The frame matches the color of the almond blossom branches in the painting, and the fabric on the sunshade looks like silk and shows every brushstroke, while still being highly durable, water and oil-repellent, and offering UPF 50+. And of course you get all the great features of the Bugaboo Bee that urban parents love, like a lightweight frame, a four-step adjustable backrest, and a one-piece easy fold. Plus there’s that extendable handlebar to make sure taller spouses, sitters and grandparents can take the wheels easily too.
These may seem like strollers you’re buying just for their looks, but Bugaboo has truly built in brilliant functionality and maneuverability all in a truly modular system that allows all their strollers to grow with your child. At this price point we wouldn’t expect anything less.
And . . . the stroller that’s cooler than we’ll ever be:
Mamas, this is for real: Quinny’s longboard stroller which will officially make you the coolest parent ever.

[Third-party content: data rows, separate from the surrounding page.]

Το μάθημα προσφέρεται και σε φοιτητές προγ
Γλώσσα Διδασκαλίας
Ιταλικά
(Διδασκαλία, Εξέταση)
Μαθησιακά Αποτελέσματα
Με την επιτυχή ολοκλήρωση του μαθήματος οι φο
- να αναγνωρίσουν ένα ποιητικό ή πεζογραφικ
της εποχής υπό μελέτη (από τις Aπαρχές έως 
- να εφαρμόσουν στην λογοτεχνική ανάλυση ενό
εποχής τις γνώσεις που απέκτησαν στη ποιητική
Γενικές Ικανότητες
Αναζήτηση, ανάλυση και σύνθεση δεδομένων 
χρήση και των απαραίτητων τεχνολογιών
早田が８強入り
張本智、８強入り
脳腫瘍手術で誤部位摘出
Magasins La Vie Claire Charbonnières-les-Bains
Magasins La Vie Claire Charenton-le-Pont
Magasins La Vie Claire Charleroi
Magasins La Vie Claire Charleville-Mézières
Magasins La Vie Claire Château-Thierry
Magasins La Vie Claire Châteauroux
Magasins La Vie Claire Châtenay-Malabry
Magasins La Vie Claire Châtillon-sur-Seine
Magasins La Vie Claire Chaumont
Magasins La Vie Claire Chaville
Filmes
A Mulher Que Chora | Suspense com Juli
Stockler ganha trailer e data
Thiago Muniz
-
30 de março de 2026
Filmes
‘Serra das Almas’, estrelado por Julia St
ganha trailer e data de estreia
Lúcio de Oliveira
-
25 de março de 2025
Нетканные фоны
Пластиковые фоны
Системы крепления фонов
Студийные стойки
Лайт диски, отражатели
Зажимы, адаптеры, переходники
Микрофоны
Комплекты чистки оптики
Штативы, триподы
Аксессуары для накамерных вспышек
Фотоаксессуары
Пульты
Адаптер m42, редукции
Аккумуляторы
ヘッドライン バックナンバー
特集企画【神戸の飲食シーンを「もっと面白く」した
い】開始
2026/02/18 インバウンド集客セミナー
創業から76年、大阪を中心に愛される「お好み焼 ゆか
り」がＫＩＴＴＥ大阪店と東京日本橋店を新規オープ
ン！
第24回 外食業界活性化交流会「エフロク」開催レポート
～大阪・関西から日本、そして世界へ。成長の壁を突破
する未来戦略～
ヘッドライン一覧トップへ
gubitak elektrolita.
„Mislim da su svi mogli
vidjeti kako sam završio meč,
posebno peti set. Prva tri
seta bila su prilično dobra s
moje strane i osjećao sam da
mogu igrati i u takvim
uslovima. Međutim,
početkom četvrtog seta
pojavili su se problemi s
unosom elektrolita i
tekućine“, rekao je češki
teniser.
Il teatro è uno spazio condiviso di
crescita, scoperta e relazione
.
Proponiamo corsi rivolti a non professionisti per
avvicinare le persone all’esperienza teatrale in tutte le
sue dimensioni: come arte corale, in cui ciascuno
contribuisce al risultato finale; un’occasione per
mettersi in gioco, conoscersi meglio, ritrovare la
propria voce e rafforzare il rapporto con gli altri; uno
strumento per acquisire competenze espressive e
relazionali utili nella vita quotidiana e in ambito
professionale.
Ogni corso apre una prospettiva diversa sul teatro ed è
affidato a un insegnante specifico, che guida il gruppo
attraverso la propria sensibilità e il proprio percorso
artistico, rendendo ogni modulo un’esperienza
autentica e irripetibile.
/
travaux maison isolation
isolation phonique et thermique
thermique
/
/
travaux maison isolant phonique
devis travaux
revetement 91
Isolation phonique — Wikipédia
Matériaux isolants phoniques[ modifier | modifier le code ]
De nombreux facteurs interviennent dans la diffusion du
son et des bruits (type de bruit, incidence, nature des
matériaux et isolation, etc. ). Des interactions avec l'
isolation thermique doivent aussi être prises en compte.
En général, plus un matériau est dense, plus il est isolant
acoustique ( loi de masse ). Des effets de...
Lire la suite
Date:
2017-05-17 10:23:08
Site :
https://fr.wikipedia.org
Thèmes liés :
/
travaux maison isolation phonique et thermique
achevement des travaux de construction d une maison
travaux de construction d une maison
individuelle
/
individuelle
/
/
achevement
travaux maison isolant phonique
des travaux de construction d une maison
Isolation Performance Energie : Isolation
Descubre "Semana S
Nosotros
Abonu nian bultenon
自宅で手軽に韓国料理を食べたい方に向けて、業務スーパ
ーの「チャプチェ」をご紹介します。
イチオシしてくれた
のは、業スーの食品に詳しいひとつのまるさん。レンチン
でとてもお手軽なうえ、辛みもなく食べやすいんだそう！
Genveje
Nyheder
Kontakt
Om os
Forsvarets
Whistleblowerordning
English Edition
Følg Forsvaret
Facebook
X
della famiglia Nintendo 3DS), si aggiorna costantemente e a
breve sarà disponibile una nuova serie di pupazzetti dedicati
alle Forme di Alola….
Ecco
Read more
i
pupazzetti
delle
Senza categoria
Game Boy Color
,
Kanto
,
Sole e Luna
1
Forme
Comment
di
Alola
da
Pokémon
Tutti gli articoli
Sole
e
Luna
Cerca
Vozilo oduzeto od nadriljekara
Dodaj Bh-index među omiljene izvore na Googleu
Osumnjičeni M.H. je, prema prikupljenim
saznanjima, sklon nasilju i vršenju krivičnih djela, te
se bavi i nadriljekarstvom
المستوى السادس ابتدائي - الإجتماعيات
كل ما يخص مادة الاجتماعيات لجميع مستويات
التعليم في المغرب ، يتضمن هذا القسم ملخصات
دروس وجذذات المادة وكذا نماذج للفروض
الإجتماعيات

Developed in collaboration with skate experts from the likes of TRacker and ABEC11, it’s sadly currently only shipping to families in the European Union. The website even states it’s “only intended for use in Europe” though that is definitely a legal CYA disclaimer, and not anything more.
More red tape for Stateside government approval perhaps? Less agile parents in the US? People at the CPSC who are no fun at all? We can’t say for sure, especially considering Europe tends to have even more stringent safety regulations around baby products than we do.
Nevertheless, if you’re the adventurous type, you might be inclined to ask a friend across the Atlantic to help you get your hands on one. It does look like a whole lot of fun, and that’s one word we really don’t use when describing strollers, ever.
I’m currently rocking two UppaBabys – a 2010 Vista and a 2014 GLuxe. I love UB, and the Vista has seen us through two kids (both of whom slept in the bassinet almost exclusively), but my issue now is that my 20mo old can’t sit up straight in either one. He’s active and alert and watches everything and I hate to have him reclined when he’s not sleeping. Any idea if the Mamas & Papas or Kolcraft allows babes to sit fully upright?
Kate–if you’re gonna make a dig at your friendly (and fun!) public service professionals, at least make the target make sense. Do you mean the U.S. Consumer Product Safety Commission? Actually, they’re probably fun too. Reminder that cool moms pick all sorts of jobs.
Post updated for accuracy. It was really just a gentle joke; no offense intended. -Eds
Hi Kate- Any reason why Cybex didn’t make the list? The Aton is the safest car seat on the market, and its counterpart Priam stroller is one of the lightest and most compact frames that is perfect for urban living. More curious as to why you didn’t find this brand noteworthy, as I am deciding between the Uppababy and Cybex. Thanks.
Hi Kate, thanks for sharing this awesome resource! I’m a stroller geek, so I’m always super excited when I read anything and everything stroller related.
The Burley Solstice stroller looks pretty awesome – I guess that’s something I will need to try out next!
Hi, great post. My recommendation is UPPAbaby VISTA Stroller in black colour. Price is little higher but overall quality is very good.
I’m using Vista for my 5 m.o. twins (they ride in bassinets), sometimes also for my 3y.o. daughter who likes to ride in a toddler seat or on a platform. It’s a great stroller, very multitasking and serves for many years and kids!